Reasons behind AdDIT
Young people diagnosed with type 1 diabetes during childhood are at risk of long term complications including kidney, heart and circulatory disease which may reduce life expectancy by 10 – 15 years. This risk can be reduced by improving glycaemic control (HbA1c) but this can be difficult to achieve, particularly during adolescence. Long term complications may not appear until well into adulthood but puberty seems to be a “stress point” where signs of risk can start to develop.
In adults with type 1 diabetes, who are at higher risk of developing complications, blood pressure lowering drugs, angiotensin-converting enzyme inhibitor, (ACE inhibitor) and blood fat (cholesterol) lowering drugs (Statins) are used more and more to prevent complications.

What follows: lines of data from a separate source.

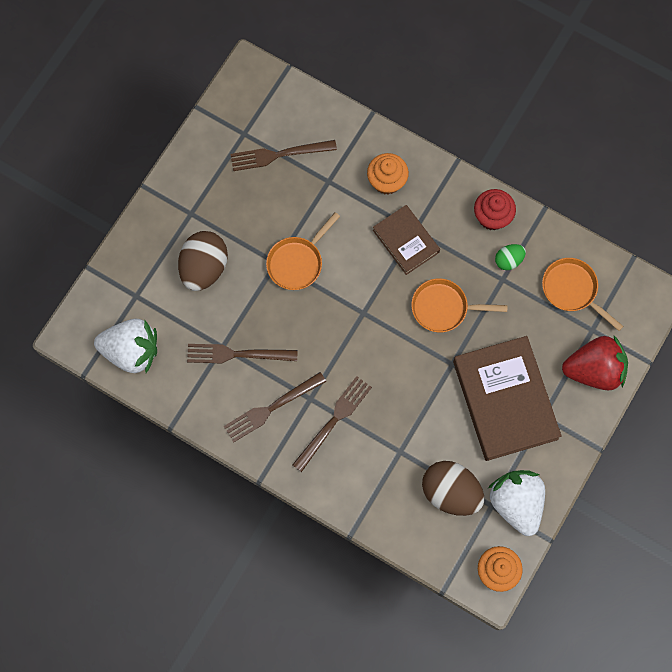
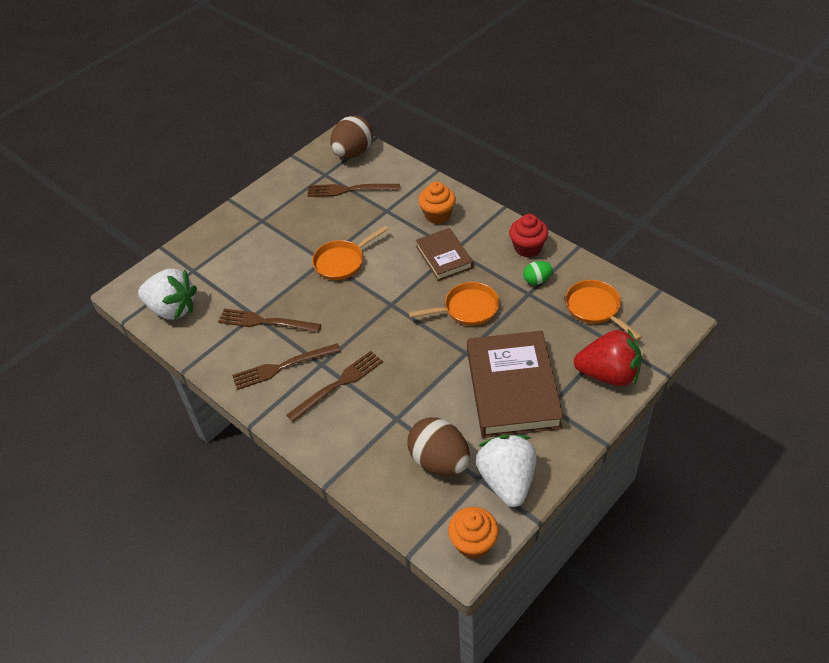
camera: 15 degrees right, 25 degrees down
(204, 268) = (259, 257): brown egg -> brown egg (353, 153)
(443, 308) = (467, 309): orange pan -> orange pan turned 150 degrees clockwise

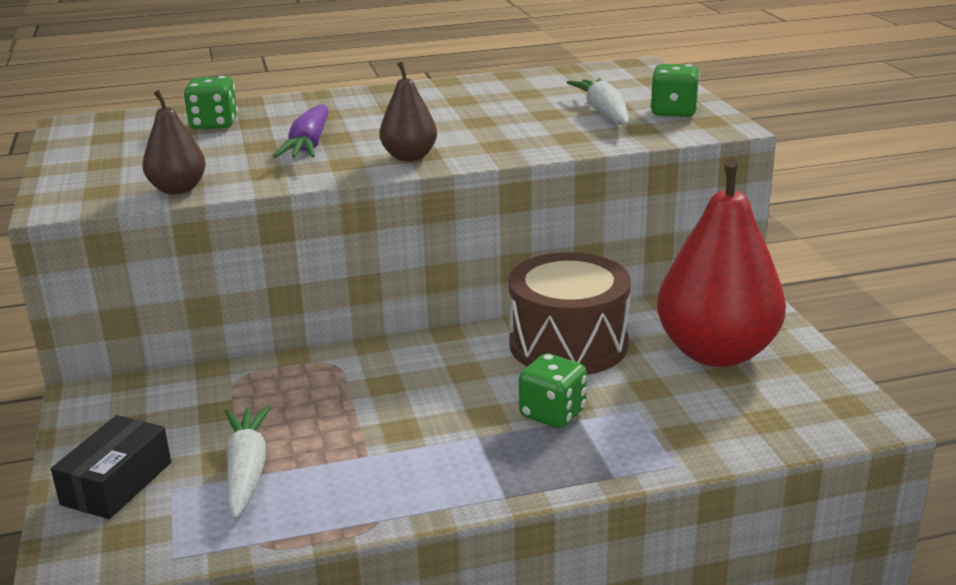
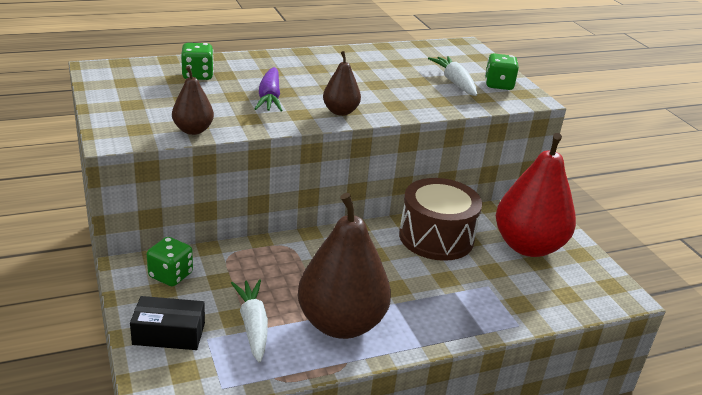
camera: 10 degrees left, 5 degrees up
(117, 483) = (169, 333): black box -> black box turned 75 degrees clockwise
(384, 466) = (341, 323): none -> brown pear
(552, 414) = (437, 287): green dice -> green dice (171, 275)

The AdDIT study was set up by research doctors in the UK, Australia and Canada to see if giving ACE inhibitors and/or Statins during adolescence would prevent or delay long-term complications in those young people, with type 1 diabetes, who appeared to be potentially at high risk.
Why we did it
The research team were looking for information to help make decisions about how best to treat young people with diabetes in the future.
It was hoped that AdDIT would provide:
- important data on the potential renal and cardiovascular protective effects of ACE inhibitor and/or statins in high-risk adolescents and would help to answer the question whether, in addition to strategies to achieve a good glycaemic control, additional interventions for cardio-renal protection should also be recommended in adolescents with type 1 diabetes.
- valuable information on tolerance and safety of treatment with ACE inhibitor and statins, as well as data on compliance and potential health economics benefits.